Scénario de test & Cas d'usage
Automated Machine Learning (AutoML) and pipeline generation.
Discover all actions of dataSciencePilotCreation of a patient dataset from a clinical trial. 'visit2_score', 'visit3_score', and 'experimental_marker' contain numerous missing values due to patient dropout or measurement failure.

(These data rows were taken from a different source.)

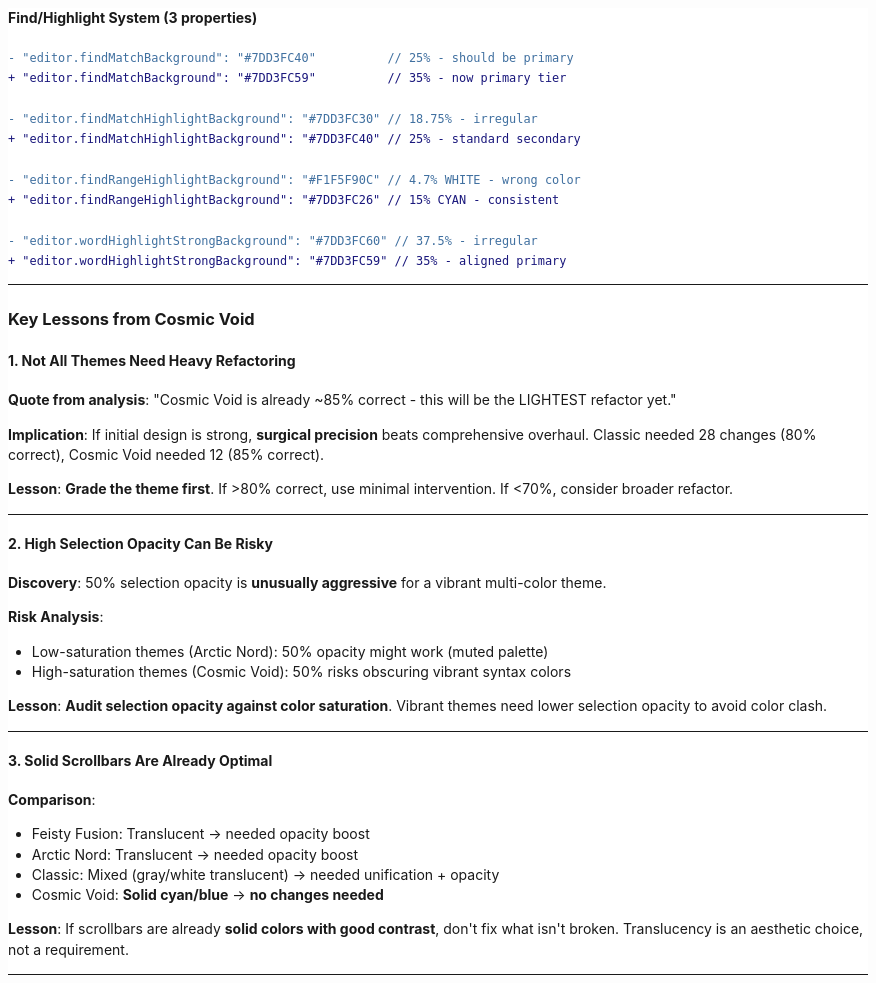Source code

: #### **Find/Highlight System** (3 properties)
```diff
- "editor.findMatchBackground": "#7DD3FC40"          // 25% - should be primary
+ "editor.findMatchBackground": "#7DD3FC59"          // 35% - now primary tier

- "editor.findMatchHighlightBackground": "#7DD3FC30" // 18.75% - irregular
+ "editor.findMatchHighlightBackground": "#7DD3FC40" // 25% - standard secondary

- "editor.findRangeHighlightBackground": "#F1F5F90C" // 4.7% WHITE - wrong color
+ "editor.findRangeHighlightBackground": "#7DD3FC26" // 15% CYAN - consistent

- "editor.wordHighlightStrongBackground": "#7DD3FC60" // 37.5% - irregular
+ "editor.wordHighlightStrongBackground": "#7DD3FC59" // 35% - aligned primary
```

---

### **Key Lessons from Cosmic Void**

#### **1. Not All Themes Need Heavy Refactoring**

**Quote from analysis**: "Cosmic Void is already ~85% correct - this will be the LIGHTEST refactor yet."

**Implication**: If initial design is strong, **surgical precision** beats comprehensive overhaul. Classic needed 28 changes (80% correct), Cosmic Void needed 12 (85% correct).

**Lesson**: **Grade the theme first**. If >80% correct, use minimal intervention. If <70%, consider broader refactor.

---

#### **2. High Selection Opacity Can Be Risky**

**Discovery**: 50% selection opacity is **unusually aggressive** for a vibrant multi-color theme.

**Risk Analysis**:
- Low-saturation themes (Arctic Nord): 50% opacity might work (muted palette)
- High-saturation themes (Cosmic Void): 50% risks obscuring vibrant syntax colors

**Lesson**: **Audit selection opacity against color saturation**. Vibrant themes need lower selection opacity to avoid color clash.

---

#### **3. Solid Scrollbars Are Already Optimal**

**Comparison**:
- Feisty Fusion: Translucent → needed opacity boost
- Arctic Nord: Translucent → needed opacity boost  
- Classic: Mixed (gray/white translucent) → needed unification + opacity
- Cosmic Void: **Solid cyan/blue** → **no changes needed**

**Lesson**: If scrollbars are already **solid colors with good contrast**, don't fix what isn't broken. Translucency is an aesthetic choice, not a requirement.

---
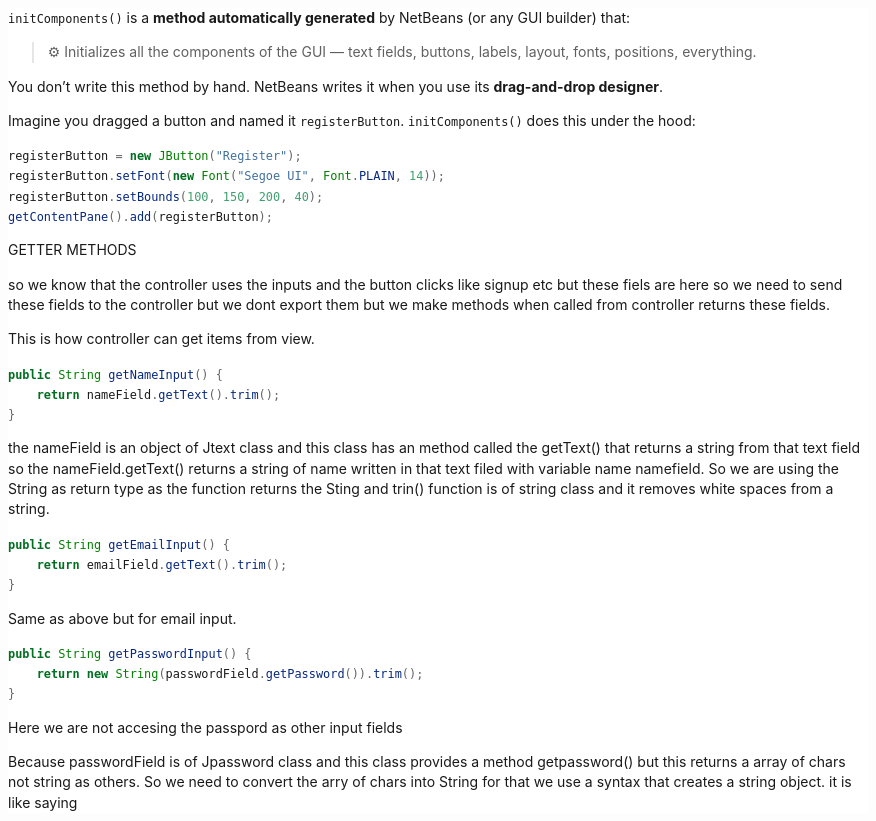 `initComponents()` is a **method automatically generated** by NetBeans (or any GUI builder) that:

> ⚙️ Initializes all the components of the GUI — text fields, buttons, labels, layout, fonts, positions, everything.
> 

You don’t write this method by hand. NetBeans writes it when you use its **drag-and-drop designer**.

Imagine you dragged a button and named it `registerButton`. `initComponents()` does this under the hood:

```java
registerButton = new JButton("Register");
registerButton.setFont(new Font("Segoe UI", Font.PLAIN, 14));
registerButton.setBounds(100, 150, 200, 40);
getContentPane().add(registerButton);
```

GETTER METHODS

so we know that the controller uses the inputs and the button clicks like signup etc but these fiels are here so we need to send these fields to the controller but we dont export them but we make methods when called from controller returns these fields.

This is how controller can get items from view. 

```java
public String getNameInput() {
    return nameField.getText().trim();
}

```

the nameField is an object of Jtext class and this class has an method called the getText() that returns a string from that text field so the nameField.getText() returns a string of name written in that text filed with variable name namefield. So we are using the String as return type as the function returns the Sting and trin() function is of string class and it removes white spaces from a string.

```java
public String getEmailInput() {
    return emailField.getText().trim();
}

```

Same as above but for email input.

```java
public String getPasswordInput() {
    return new String(passwordField.getPassword()).trim();
}

```

Here we are not accesing the passpord as other input fields 

Because passwordField is of Jpassword class and this class provides a method getpassword() but this returns a array of chars not string as others. So we need to convert the arry of chars into String for that we use a syntax that creates a string object. it is like saying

| 1 | DATA casuser.clinical_trial_data; |
| 2 | LENGTH patient_id $ 8. treatment_arm $ 1.; |
| 3 | INPUT patient_id $ treatment_arm $ visit1_score visit2_score visit3_score experimental_marker; |
| 4 | CARDS; |
| 5 | P001 A 85 82 79 1.2 |
| 6 | P002 B 76 70 . . |
| 7 | P003 A 91 . . . |
| 8 | P004 B 65 66 68 . |
| 9 | P005 A 88 85 . . |
| 10 | P006 B 72 . . . |
| 11 | ; |
| 12 | RUN; |
| 1 | PROC CASUTIL; |
| 2 | load DATA=casuser.clinical_trial_data outcaslib='casuser' casout='clinical_trial_data' replace; |
| 3 | RUN; |
| 4 | QUIT; |
| 1 | PROC CAS; |
| 2 | dataSciencePilot.analyzeMissingPatterns / |
| 3 | TABLE={name='clinical_trial_data', caslib='casuser'}, |
| 4 | casOut={name='clinical_missing_edge_case', caslib='casuser', replace=true}; |
| 5 | RUN; |
| 6 | QUIT; |
The 'MissingPatterns' output table should correctly identify distinct patterns of missingness. A key pattern to verify is the one where 'visit2_score', 'visit3_score', and 'experimental_marker' are all missing, which represents early dropout (2 occurrences). Another pattern is where 'visit3_score' and 'experimental_marker' are missing (2 occurrences). The 'MissingCounts' table should report a very high percentage of missing values (83.3%) for 'experimental_marker', testing its handling of sparse variables.